Wednesday, October 25, 2006

The Importance of Fast Loading Web Pages

Usability studies have shown that visitors are willing to wait for about 10 seconds for a page to load before moving on. If your web page takes too long to load, you may consider redesigning it. Making the page load faster will increase the number of visitors that hang around and explore your site.

Despite the ready availability of broadband, high-speed connections still only make up about 60% of Internet connections. Not everyone has a cable modem, a T1, or DSL connection. The truth is that there are still a large number of surfers with modems of 56k.

Here are a few things you can do to make your pages load faster:

Consider taking out any embedded multimedia (background song, videos etc.) unless absolutely necessary. Yes, they might create a great effect, but if your visitors get impatient and leave, then the whole purpose is lost. Beside, most people don't want to be serenaded by the Andy Griffith theme while surfing your site.

Optimize images. You can do this with most image editing software. You can also save loading time by re-using images between pages (these will be on the browser's cache and will load much faster).

Preload images. If you have a few large images throughout your site, you can put it on the home page at the bottom of the page by simply adjusting the width and height to 1. This will make is seem to be no larger than a dot, even though the entire image will be loaded and saved to the disk cache.


Use height and width tags on your images. This way the browser will know were everything is before the images are loaded. The users can start to read what is on your site before all images are loaded.

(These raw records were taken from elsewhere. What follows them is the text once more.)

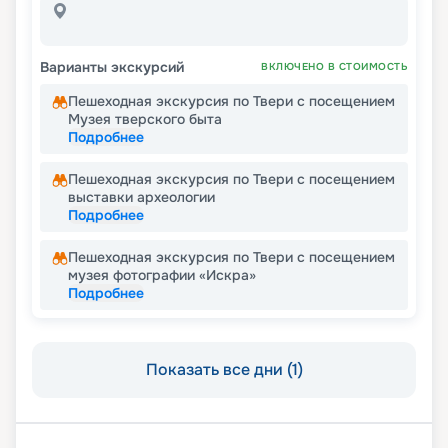
Варианты экскурсий
ВКЛЮЧЕНО В СТОИМОСТЬ
Пешеходная экскурсия по Твери с посещением
Музея тверского быта
Подробнее
Пешеходная экскурсия по Твери с посещением
выставки археологии
Подробнее
Пешеходная экскурсия по Твери с посещением
музея фотографии «Искра»
Подробнее
Показать все дни (1)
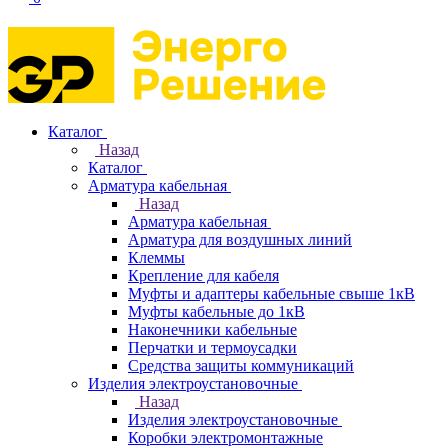
Каталог
Назад
Каталог
Арматура кабельная
Назад
Арматура кабельная
Арматура для воздушных линий
Клеммы
Крепление для кабеля
Муфты и адаптеры кабельные свыше 1кВ
Муфты кабельные до 1кВ
Наконечники кабельные
Перчатки и термоусадки
Средства защиты коммуникаций
Изделия электроустановочные
Назад
Изделия электроустановочные
Коробки электромонтажные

If you are using tables, don't make very large ones, instead construct several smaller ones (you can always link them up if you want). This will help quite a bit. Also, don't put tables inside other tables if you can help it, because the browser will take longer to work out the spacing.

Remove "white space" (the spaces between your coding).

Last but not least, make sure your front page is as short as possible. A longer page will take a long time to load, even if it's all text. You can always use a link with extra info on another page. If you have too much content on a page, consider splitting it into two or more pages.

A fast-loading site will keep visitors waiting, and the last thing is you web visitors bailing out before the page loads becuase it's taking too long.